Todas as roupas da vítima e o material resultante da explosão foram recolhidos e encaminhados para o Instituto de Criminalística para investigação e perícia.
Segundo os policiais do Corpo de Bombeiros que atenderam a ocorrência, por volta das 21h30 Osvaldo estava andando de bicicleta, em companhia de amigos, na Avenida Erasto Gaertner, em frente ao Cindacta II, no bairro Bacacheri, quando caiu. A queda e a pressão do corpo sobre o material fez com que a bomba fosse acionada. O explosivo estava no bolso da calça do rapaz.
Ele foi levado pelo Siate à UTI do Pronto Socorro do Hospital Cajuru, onde, segundo médicos que estavam de plantão, chegou com laceração na região das pernas e virilhas. Osvaldo morreu às 4h10 de ontem na UTI do hospital.
A Deam procura identificar duas pessoas que estavam com o rapaz no momento do acidente. Eles vão poder explicar o que fazia Osvaldo com uma bomba caseira no corpo. De acordo com o delegado Vinícius Augusto de Carvalho, da Delegacia de Ordem Social, informações conseguidas junto aos bombeiros que atenderam o rapaz, apontam que a bomba seria detonada no Parque Bacacheri, próximo ao local do acidente.
O laudo definitivo sobre a bomba e sua potência ainda depende do resultado de exames de química que estão sendo feitos pelo laboratório do Instituto de Criminalística. A polícia ouviu ontem familiares de Osvaldo que não souberam informar por que ele estava com uma bomba caseira. Osvaldo morava na localidade de Rio Verde, em Colombo, na Região Metropolitana de Curitiba.
Deam quer ouvir duas
testemunhas do caso;
bomba seria detonada
no Parque Bacacheri
Bomba por CorreioUma bomba caseira também feriu ontem, por volta de 10h55, o assessor jurídico da Prefeitura de Jaguariaíva (no nordeste do Estado), Lincoln Ferreira de Barros, sobrinho do prefeito Ademar Ferreira de Barros (PSDB). Lincoln recebeu pelos Correios, na prefeitura, uma caixa enviada por Sedex, postada em Ponta Grossa.

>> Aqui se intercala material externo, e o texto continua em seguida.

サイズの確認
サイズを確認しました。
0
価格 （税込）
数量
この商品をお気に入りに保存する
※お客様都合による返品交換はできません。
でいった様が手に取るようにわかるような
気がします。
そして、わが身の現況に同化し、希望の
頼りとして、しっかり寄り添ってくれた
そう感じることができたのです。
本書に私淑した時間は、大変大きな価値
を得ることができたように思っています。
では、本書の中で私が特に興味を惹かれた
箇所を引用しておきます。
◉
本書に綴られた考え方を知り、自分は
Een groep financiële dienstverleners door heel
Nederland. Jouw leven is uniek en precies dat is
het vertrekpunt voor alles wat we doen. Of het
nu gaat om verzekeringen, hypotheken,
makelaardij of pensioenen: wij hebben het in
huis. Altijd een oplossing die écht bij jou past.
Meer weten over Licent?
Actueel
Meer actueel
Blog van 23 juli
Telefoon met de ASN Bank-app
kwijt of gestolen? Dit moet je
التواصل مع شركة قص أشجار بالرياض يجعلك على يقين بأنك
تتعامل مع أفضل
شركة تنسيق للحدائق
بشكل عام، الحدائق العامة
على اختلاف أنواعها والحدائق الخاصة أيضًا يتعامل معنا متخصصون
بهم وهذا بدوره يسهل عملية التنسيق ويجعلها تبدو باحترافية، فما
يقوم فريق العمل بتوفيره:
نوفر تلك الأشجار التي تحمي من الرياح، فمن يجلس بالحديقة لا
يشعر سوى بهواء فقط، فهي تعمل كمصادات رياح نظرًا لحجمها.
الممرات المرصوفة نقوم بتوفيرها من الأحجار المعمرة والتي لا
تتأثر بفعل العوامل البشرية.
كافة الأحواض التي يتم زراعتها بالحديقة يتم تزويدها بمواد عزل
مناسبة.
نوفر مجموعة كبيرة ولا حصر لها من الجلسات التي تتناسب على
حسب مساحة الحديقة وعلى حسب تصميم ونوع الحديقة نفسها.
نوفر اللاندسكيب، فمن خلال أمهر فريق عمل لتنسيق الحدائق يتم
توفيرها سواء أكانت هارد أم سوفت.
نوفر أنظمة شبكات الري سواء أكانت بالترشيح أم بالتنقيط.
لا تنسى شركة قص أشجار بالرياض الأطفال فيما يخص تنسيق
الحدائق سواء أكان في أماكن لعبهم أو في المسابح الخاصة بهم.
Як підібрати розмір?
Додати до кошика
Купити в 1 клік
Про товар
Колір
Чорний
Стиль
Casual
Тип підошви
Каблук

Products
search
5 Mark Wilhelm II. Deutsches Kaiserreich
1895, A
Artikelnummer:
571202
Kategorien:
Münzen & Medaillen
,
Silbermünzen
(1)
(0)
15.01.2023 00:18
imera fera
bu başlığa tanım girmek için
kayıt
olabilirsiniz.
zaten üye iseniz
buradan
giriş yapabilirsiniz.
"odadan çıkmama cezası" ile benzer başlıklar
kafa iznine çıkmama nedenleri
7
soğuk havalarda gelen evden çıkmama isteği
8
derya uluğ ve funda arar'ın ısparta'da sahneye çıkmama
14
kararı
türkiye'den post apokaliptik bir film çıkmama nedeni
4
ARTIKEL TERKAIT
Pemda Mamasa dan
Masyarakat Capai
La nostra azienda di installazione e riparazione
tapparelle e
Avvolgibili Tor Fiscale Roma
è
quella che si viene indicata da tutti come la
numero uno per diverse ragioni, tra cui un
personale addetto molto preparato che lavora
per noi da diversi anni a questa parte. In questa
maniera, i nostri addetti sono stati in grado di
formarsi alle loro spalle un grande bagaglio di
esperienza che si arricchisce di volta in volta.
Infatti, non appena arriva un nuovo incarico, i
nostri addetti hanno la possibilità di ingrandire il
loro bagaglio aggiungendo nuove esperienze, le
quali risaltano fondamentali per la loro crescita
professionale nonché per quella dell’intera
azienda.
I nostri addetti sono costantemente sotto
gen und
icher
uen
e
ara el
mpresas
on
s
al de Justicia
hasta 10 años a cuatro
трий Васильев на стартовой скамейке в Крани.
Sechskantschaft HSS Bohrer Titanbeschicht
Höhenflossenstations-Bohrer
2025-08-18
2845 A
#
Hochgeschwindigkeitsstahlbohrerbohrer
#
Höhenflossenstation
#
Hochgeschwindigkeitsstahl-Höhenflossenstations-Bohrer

De acordo com o delegado local, Durval Ataíde Filho, o assessor jurídico teria levado a bomba para casa e ao puxar o barbante que fechava a caixa no seu carro, uma Pampa, detonou a bomba que destruiu o pára-brisas.
Lincoln sofreu ferimentos e queimaduras de segundo grau na mão e no rosto, está internado no Hospital e Maternidade do Centro Médico de Jaguariaíva mas não corre perigo de vida. O delegado afirma já ter pistas do caso, mas não revelou maiores informações. O endereço do remetente encontrado no pacote, postado em Ponta Grossa, é falso, informa o delegado.